A geração me parece corresponder, com grande propriedade, ao modo de causalidade que, na ontologia, se chama causalidade unívoca, ou seja, quando a forma da causa e do efeito são idênticas. Na causalidade unívoca, a causa transmite ao efeito a forma que possui realmente, e não virtualmente, e isso independe de ser aquela causa principal ou acidental. Por exemplo, ao se tocar na panela de água fervente, a forma do calor é transmitida ao corpo que está em contato com ela. Esse tipo de causalidade é diferente da causalidade análoga, que se dá quando a causa, ao invés de possuir realmente a forma do efeito que irá causar, a possuir, no entanto, virtualmente (porque o efeito não pode ser maior do que a causa). Exemplo: o escultor possui virtualmente, na intenção, a forma do objeto que irá criar. Pois bem, a reprodução biológica é um exemplo de causalidade unívoca, na qual o ser se reproduz, transmitindo assim, a outro, a sua forma substancial, a forma de sua essência, dado que é como ser que ele atua; é a sua natureza que se atribui o poder de gerar, conquanto, acidentalmente, não transmita ao ser gerado todas as suas formas acidentais. Assim, uma modificação genética pode gerar mutações, mas serão sempre mutações acidentais, se dependerem só da potência do ser que tem por finalidade reproduzir-se.

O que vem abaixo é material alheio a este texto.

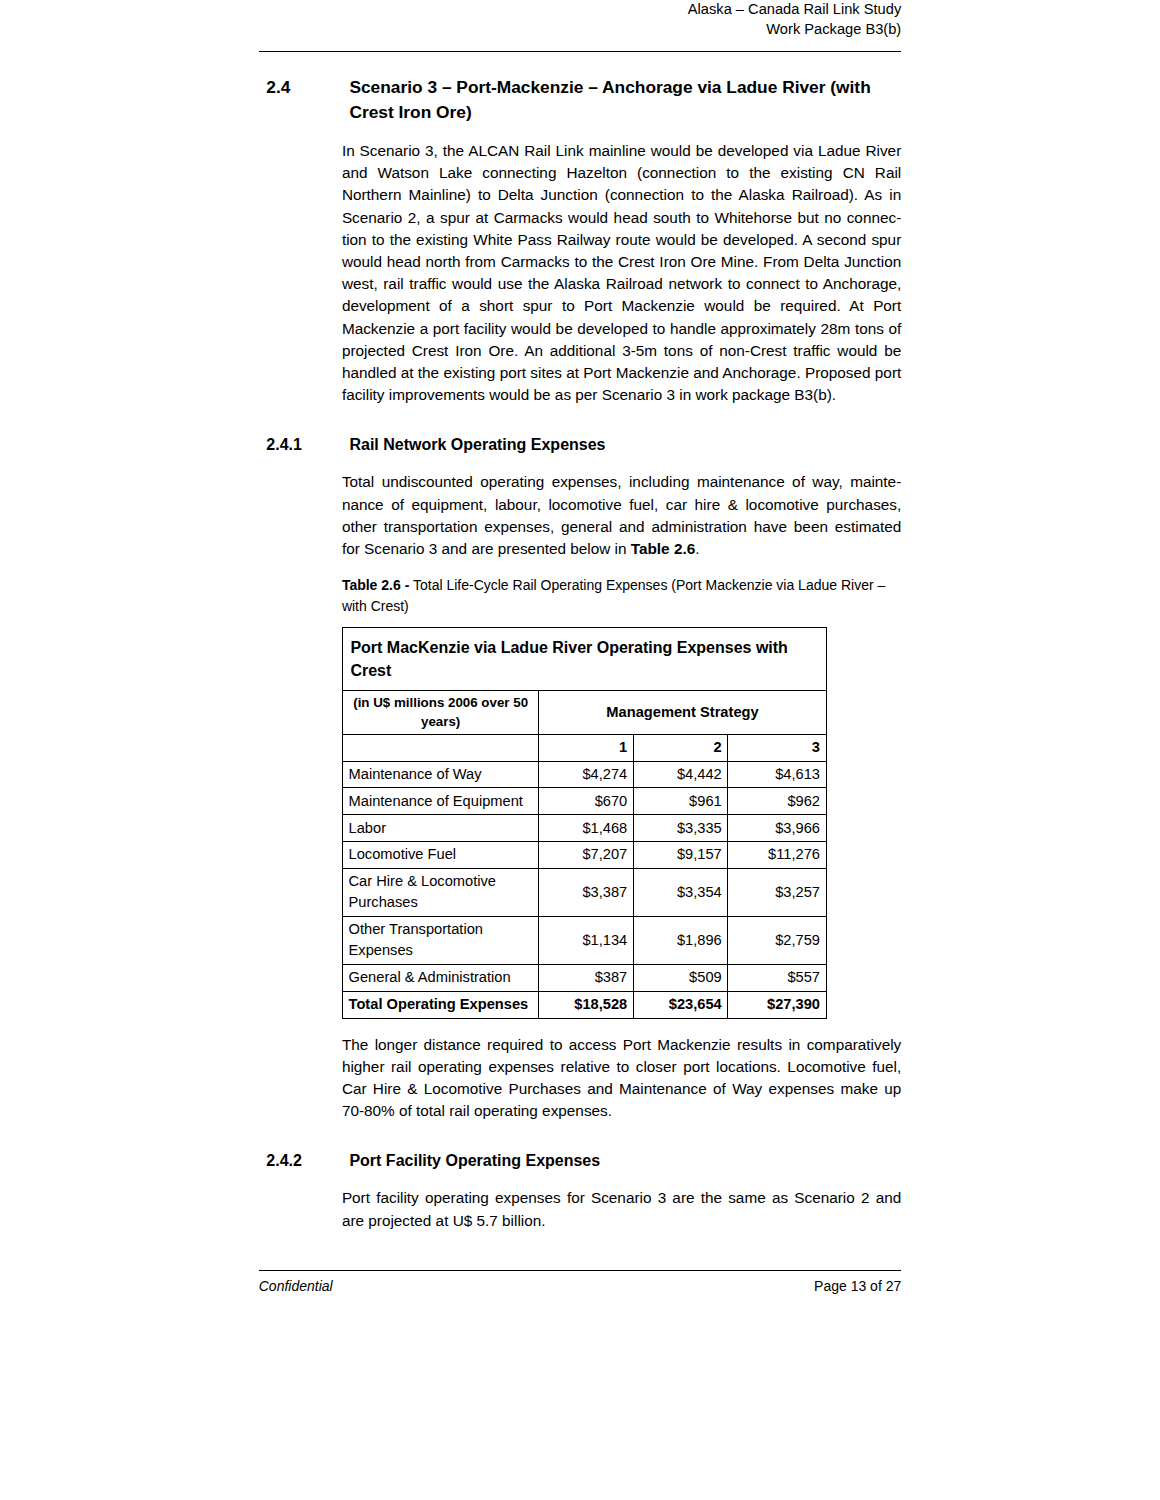Alaska – Canada Rail Link Study
Work Package B3(b)
2.4 Scenario 3 – Port-Mackenzie – Anchorage via Ladue River (with Crest Iron Ore)
In Scenario 3, the ALCAN Rail Link mainline would be developed via Ladue River and Watson Lake connecting Hazelton (connection to the existing CN Rail Northern Mainline) to Delta Junction (connection to the Alaska Railroad). As in Scenario 2, a spur at Carmacks would head south to Whitehorse but no connection to the existing White Pass Railway route would be developed. A second spur would head north from Carmacks to the Crest Iron Ore Mine. From Delta Junction west, rail traffic would use the Alaska Railroad network to connect to Anchorage, development of a short spur to Port Mackenzie would be required. At Port Mackenzie a port facility would be developed to handle approximately 28m tons of projected Crest Iron Ore. An additional 3-5m tons of non-Crest traffic would be handled at the existing port sites at Port Mackenzie and Anchorage. Proposed port facility improvements would be as per Scenario 3 in work package B3(b).
2.4.1 Rail Network Operating Expenses
Total undiscounted operating expenses, including maintenance of way, maintenance of equipment, labour, locomotive fuel, car hire & locomotive purchases, other transportation expenses, general and administration have been estimated for Scenario 3 and are presented below in Table 2.6.
Table 2.6 - Total Life-Cycle Rail Operating Expenses (Port Mackenzie via Ladue River – with Crest)
Port MacKenzie via Ladue River Operating Expenses with Crest
| (in U$ millions 2006 over 50 years) | Management Strategy |
| --- | --- |
| | 1 | 2 | 3 |
| Maintenance of Way | $4,274 | $4,442 | $4,613 |
| Maintenance of Equipment | $670 | $961 | $962 |
| Labor | $1,468 | $3,335 | $3,966 |
| Locomotive Fuel | $7,207 | $9,157 | $11,276 |
| Car Hire & Locomotive Purchases | $3,387 | $3,354 | $3,257 |
| Other Transportation Expenses | $1,134 | $1,896 | $2,759 |
| General & Administration | $387 | $509 | $557 |
| Total Operating Expenses | $18,528 | $23,654 | $27,390 |
The longer distance required to access Port Mackenzie results in comparatively higher rail operating expenses relative to closer port locations. Locomotive fuel, Car Hire & Locomotive Purchases and Maintenance of Way expenses make up 70-80% of total rail operating expenses.
2.4.2 Port Facility Operating Expenses
Port facility operating expenses for Scenario 3 are the same as Scenario 2 and are projected at U$ 5.7 billion.
Confidential Page 13 of 27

Feitas essas considerações, cabe perguntar: Como pode um ser reproduzir-se, e dar-se mutações essenciais, como preconiza a teoria da evolução? Minha resposta é: se houver causas eficientes além da natureza do ser que se reproduz, não se dará a causalidade apenas unívoca, mas também causalidade análoga, fazendo com que a nova forma substancial ou mutação essencial esteja virtualmente em posse dessas causas. Mas que outras causas eficientes seriam essas? Não podem corresponder, penso eu, às formas acidentais do ser gerador de vida, mas podem corresponder a causas que sobre ele atuem direta ou indiretamente, como o ambiente no qual se desenvolve, o tipo de alimento que ele consome, condições climáticas, etc. Se tais causas tiverem o poder de influenciar suas potências geradoras ou serem causas, com ele, do processo gerativo, elas podem produzir um efeito que é maior do que a mera natureza do sujeito cuja finalidade é reproduzir-se, um efeito mais perfeito. Os acidentes genéticos seriam capazes de até criar seres deficientes em relação à natureza que lhes deu origem, mas não que ultrapassassem a virtualidade presente naquela natureza. Seriam as causas eficientes análogas que não apenas enfraqueceriam o efeito da causa principal eficiente, dando lugar à causalidade acidental, mas que possuiriam, também, elas próprias, virtualmente, a forma do produto final.
Por fim, cabe perguntar: Alguma vez a ciência biológica pôde observar, na natureza, um tipo de mutação essencial, ou seja, que vá além da mera diferenciação entre espécies biológicas, mas que seja uma transformação de uma natureza em outra por meio da geração? Se, nesse processo, ela considera que podem intervir outras causas eficientes além das próprias capacidades reprodutoras do sujeito? Se ela responder afirmativamente à segunda pergunta, creio que não há incompatibilidade entre a teoria da evolução e a metafísica.